When Mitt Romney was governor of liberal Massachusetts, he supported abortion, gun control, tackling climate change and a requirement that everyone should buy health insurance, backed up with generous subsidies for those who could not afford it.
Now, as he prepares to fly to Tampa to accept the Republican Party's nomination for president on Thursday, he opposes all those things. A year ago he favored keeping income taxes at their current levels; now he wants to slash them for everybody, with the rate falling from 35 percent to 28 percent for the richest Americans.
All politicians flip-flop from time to time; but Romney could win an Olympic medal in it. And that is a pity, because there is much to like in the history of this uncharismatic but dogged man, from his obvious business acumen to the way he worked across the political aisle as governor to get health reform passed and the state budget deficit down.
The Economist shares many of his views about the excessive growth of regulation and of the state in general in America, and the effect that this has on investment, productivity and growth. After four years of soaring oratory and intermittent reforms, why not bring in a more businesslike figure who might start fixing the problems with America's finances?
But competence is worthless without direction and, frankly, character. Would that candidate Romney had indeed presented himself as a solid chief executive who got things done. Instead he has appeared as a fawning PR man, apparently willing to do or say just about anything to get elected. In some areas, notably social policy and foreign affairs, the result is that he is now committed to needlessly extreme or dangerous courses that he may not actually believe in but will find hard to drop.
In others, especially to do with the economy, the lack of details means that some attractive-sounding headline policies prove meaningless (and possibly dangerous) on closer inspection. Behind all this sits the worrying idea of a man who does not really know his own mind. America won't vote for that man. The convention offers Romney his best chance to say what he really believes.

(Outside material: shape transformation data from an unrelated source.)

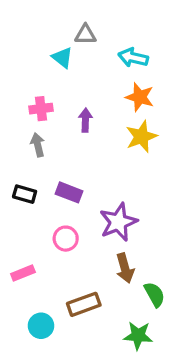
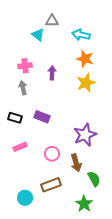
purple star: (118, 222) -> (85, 135), moved
pink circle: (66, 239) -> (52, 154), moved
pink rectangle: (23, 273) -> (20, 147), moved
green star: (138, 336) -> (84, 204), turned 30

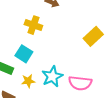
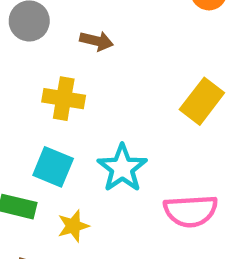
cyan star: (52, 76) -> (122, 168), moved

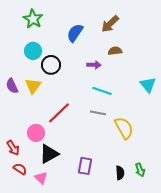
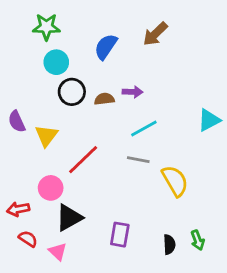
green star: (33, 19) -> (46, 27), turned -30
cyan circle: (33, 51) -> (56, 62), moved
brown semicircle: (115, 51) -> (104, 99), moved
cyan triangle: (148, 85) -> (209, 120), turned 42
yellow triangle: (33, 86) -> (46, 136), moved
cyan line: (102, 91) -> (144, 129), turned -48
red arrow: (13, 148) -> (18, 209), turned 112

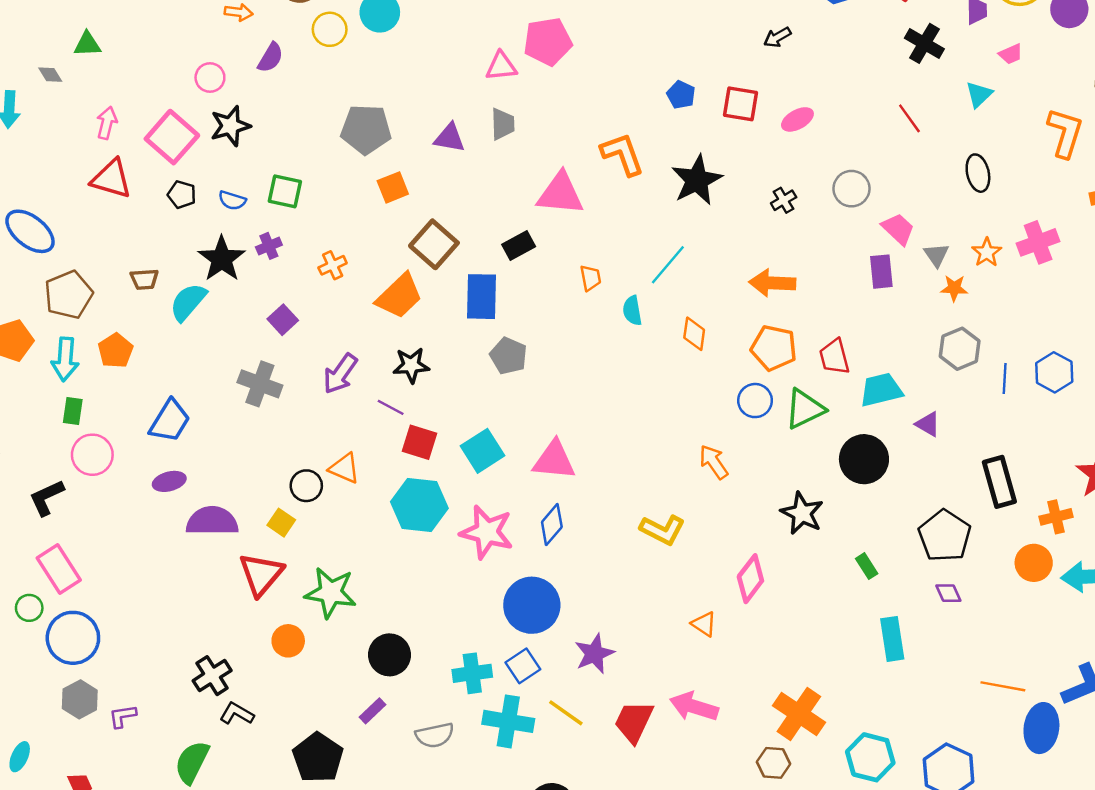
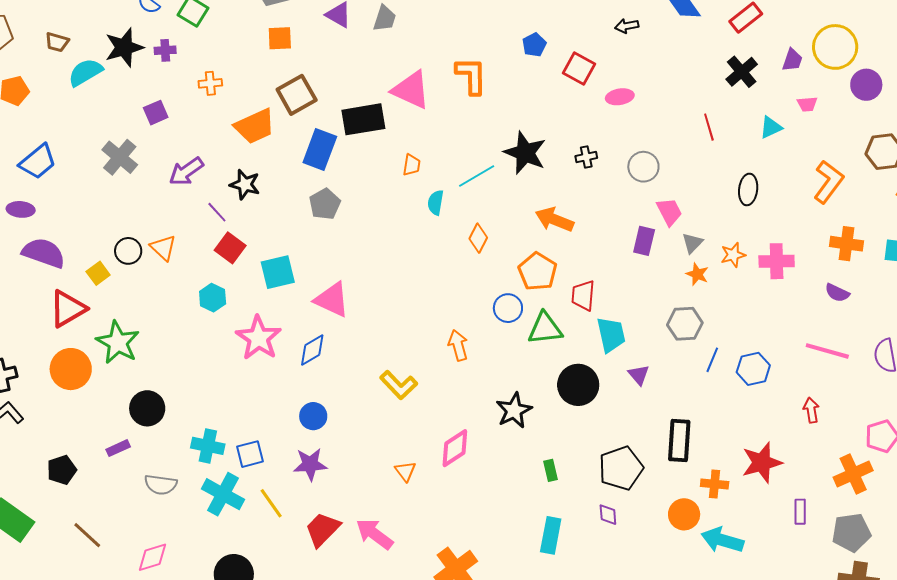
black star: (697, 180) -> (525, 153), moved, turned 30
black rectangle: (519, 246) -> (363, 119), size x1.6
cyan trapezoid: (881, 390) -> (611, 335), turned 72
cyan hexagon: (419, 505) -> (213, 298), size x0.6
blue circle: (532, 605) -> (313, 416), moved, size x0.6
orange circle: (288, 641) -> (71, 369), size x1.5
black pentagon: (318, 758) -> (62, 470), size x0.7

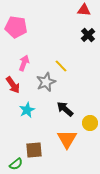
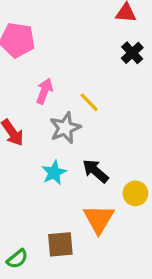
pink arrow: (24, 63) -> (44, 91), moved
cyan star: (27, 110) -> (54, 173), moved
brown square: (34, 150) -> (60, 244), moved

There are some areas where Romney has shuffled to the right unnecessarily. In America's culture wars he has followed the Republican trend of adopting ever more socially conservative positions. He says he will appoint anti-abortion justices to the Supreme Court and back the existing federal Defense of Marriage Act (DOMA). This goes down well with Southern evangelicals, less so with independent voters: witness the furor over one (rapidly disowned) Republican's ludicrous remarks about abortion and "legitimate rape." But the powers of the federal government are limited in this area; DOMA has not stopped a few states introducing gay marriage and many more recognizing gay civil partnerships.
The damage done to a Romney presidency by his courting of the isolationist right in the primaries could prove more substantial. He has threatened to label China as a currency manipulator on the first day of his presidency.
Even if it is unclear what would follow from that, risking a trade war with one of America's largest trading partners when the recovery is so sickly seems especially mindless. Some of his anti-immigration policies won't help, either. And his attempts to lure American Jews with near-racist talk about Arabs and belligerence against Iran could ill-serve the interests of his country (and, for that matter, Israel's).
Once again, it may be argued that this will not matter: previous presidents pandered to interest groups and embraced realpolitik in office. Besides, this election will be fought on the economy. This is where manager Romney should be at his strongest. But he has yet to convince: sometimes, again, being needlessly extremist, more often evasive and vague.
In theory, Romney has a detailed 59-point economic plan. In practice, it ignores virtually all the difficult or interesting questions (indeed, "The Romney Program for Economic Recovery, Growth and Jobs" is like "Fifty Shades of Grey" without the sex). Romney began by saying that he wanted to bring down the deficit; now he stresses lower tax rates. Both are admirable aims, but they could well be contradictory: so which is his primary objective? His running mate, Paul Ryan, thinks the Republicans can lower tax rates without losing tax revenues, by closing loopholes. Again, a simpler tax system is a good idea, but no politician has yet dared to tackle the main exemptions. Unless Romney specifies which boondoggles to ax, this looks meaningless and risky.
On the spending side, Romney is promising both to slim Leviathan and to boost defense spending dramatically. So what is he going to cut? How is he going to trim the huge entitlement programs? Which bits of Ryan's scheme does he agree with? It is a little odd that the No. 2 has a plan and his boss doesn't. And it is all very well promising to repeal President Obama's health care plan and the equally gargantuan Dodd-Frank act on financial regulation, but what exactly will Romney replace them with -- unless, of course, he thinks Wall Street was well-regulated before Lehman went bust?
Romney may calculate that it is best to keep quiet: the faltering economy will drive voters towards him. It is more likely, however, that his evasiveness will erode his main competitive advantage. A businessman without a credible plan to fix a problem stops being a credible businessman. So does a businessman who tells you one thing at breakfast and the opposite at supper.
Indeed, all this underlines the main doubt: nobody knows who this strange man really is. It is half a decade since he ran something. Why won't he talk about his business career openly? Why has he been so reluctant to disclose his tax returns? How can a leader change tack so often? Where does he really want to take the world's most powerful country?
It is not too late for Romney to show America's voters that he is a man who can lead his party rather than be led by it. But he has a lot of questions to answer in Tampa.